- Information supplied
########

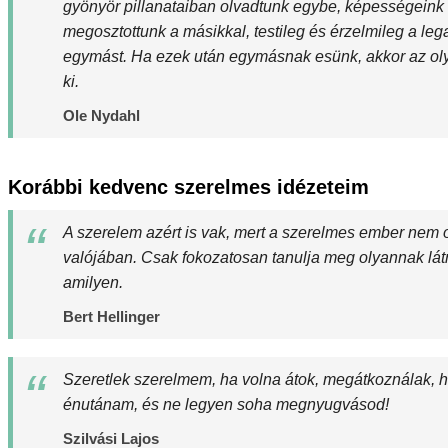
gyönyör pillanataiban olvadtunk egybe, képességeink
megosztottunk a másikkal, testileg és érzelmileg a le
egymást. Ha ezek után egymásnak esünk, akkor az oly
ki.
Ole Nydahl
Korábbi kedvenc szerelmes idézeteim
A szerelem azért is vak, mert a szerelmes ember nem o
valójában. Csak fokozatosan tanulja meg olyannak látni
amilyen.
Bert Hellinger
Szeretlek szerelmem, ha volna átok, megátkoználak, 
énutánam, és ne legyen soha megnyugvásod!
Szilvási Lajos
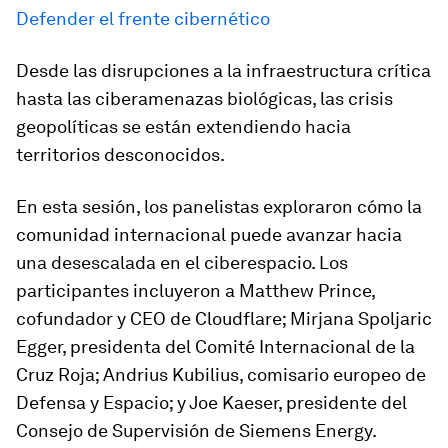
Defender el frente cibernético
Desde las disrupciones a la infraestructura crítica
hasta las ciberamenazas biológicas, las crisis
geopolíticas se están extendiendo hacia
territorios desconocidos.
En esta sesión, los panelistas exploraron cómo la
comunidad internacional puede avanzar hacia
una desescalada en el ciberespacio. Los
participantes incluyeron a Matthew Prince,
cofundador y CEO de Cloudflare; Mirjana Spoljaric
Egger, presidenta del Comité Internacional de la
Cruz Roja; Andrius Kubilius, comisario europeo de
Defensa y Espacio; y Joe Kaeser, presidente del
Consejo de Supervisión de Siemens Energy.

########

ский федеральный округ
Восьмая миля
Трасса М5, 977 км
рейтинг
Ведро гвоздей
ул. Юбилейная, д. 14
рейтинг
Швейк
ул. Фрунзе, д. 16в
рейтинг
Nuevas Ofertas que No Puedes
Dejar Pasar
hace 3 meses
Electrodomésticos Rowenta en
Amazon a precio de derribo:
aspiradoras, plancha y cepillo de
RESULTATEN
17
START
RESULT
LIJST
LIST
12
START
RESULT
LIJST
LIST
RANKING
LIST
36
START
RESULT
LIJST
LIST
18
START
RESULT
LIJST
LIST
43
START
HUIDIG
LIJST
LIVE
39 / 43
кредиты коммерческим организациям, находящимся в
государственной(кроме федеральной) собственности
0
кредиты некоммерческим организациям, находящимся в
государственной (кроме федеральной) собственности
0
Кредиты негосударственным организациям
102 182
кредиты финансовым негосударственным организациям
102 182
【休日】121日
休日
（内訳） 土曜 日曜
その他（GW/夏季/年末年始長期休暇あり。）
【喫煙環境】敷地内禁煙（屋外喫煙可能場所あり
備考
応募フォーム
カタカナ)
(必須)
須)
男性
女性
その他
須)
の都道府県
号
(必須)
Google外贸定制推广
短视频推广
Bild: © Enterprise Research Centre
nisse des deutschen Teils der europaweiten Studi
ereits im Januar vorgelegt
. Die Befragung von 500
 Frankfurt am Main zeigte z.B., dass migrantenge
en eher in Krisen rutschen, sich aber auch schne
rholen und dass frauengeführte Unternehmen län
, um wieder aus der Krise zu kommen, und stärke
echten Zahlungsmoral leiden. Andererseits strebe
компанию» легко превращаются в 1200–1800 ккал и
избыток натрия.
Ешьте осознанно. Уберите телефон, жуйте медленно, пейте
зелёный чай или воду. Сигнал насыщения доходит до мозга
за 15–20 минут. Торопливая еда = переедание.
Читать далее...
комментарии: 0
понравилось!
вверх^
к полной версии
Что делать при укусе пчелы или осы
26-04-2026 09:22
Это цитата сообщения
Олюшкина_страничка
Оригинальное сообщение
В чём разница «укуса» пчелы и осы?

########

- Exercise
In the data above, find the line with "geopolíticas se están extendiendo hacia" and the line with "Consejo de Supervisión de Siemens Energy.". Retype both, plus every line between them, exactly.

- Your response
geopolíticas se están extendiendo hacia
territorios desconocidos.
En esta sesión, los panelistas exploraron cómo la
comunidad internacional puede avanzar hacia
una desescalada en el ciberespacio. Los
participantes incluyeron a Matthew Prince,
cofundador y CEO de Cloudflare; Mirjana Spoljaric
Egger, presidenta del Comité Internacional de la
Cruz Roja; Andrius Kubilius, comisario europeo de
Defensa y Espacio; y Joe Kaeser, presidente del
Consejo de Supervisión de Siemens Energy.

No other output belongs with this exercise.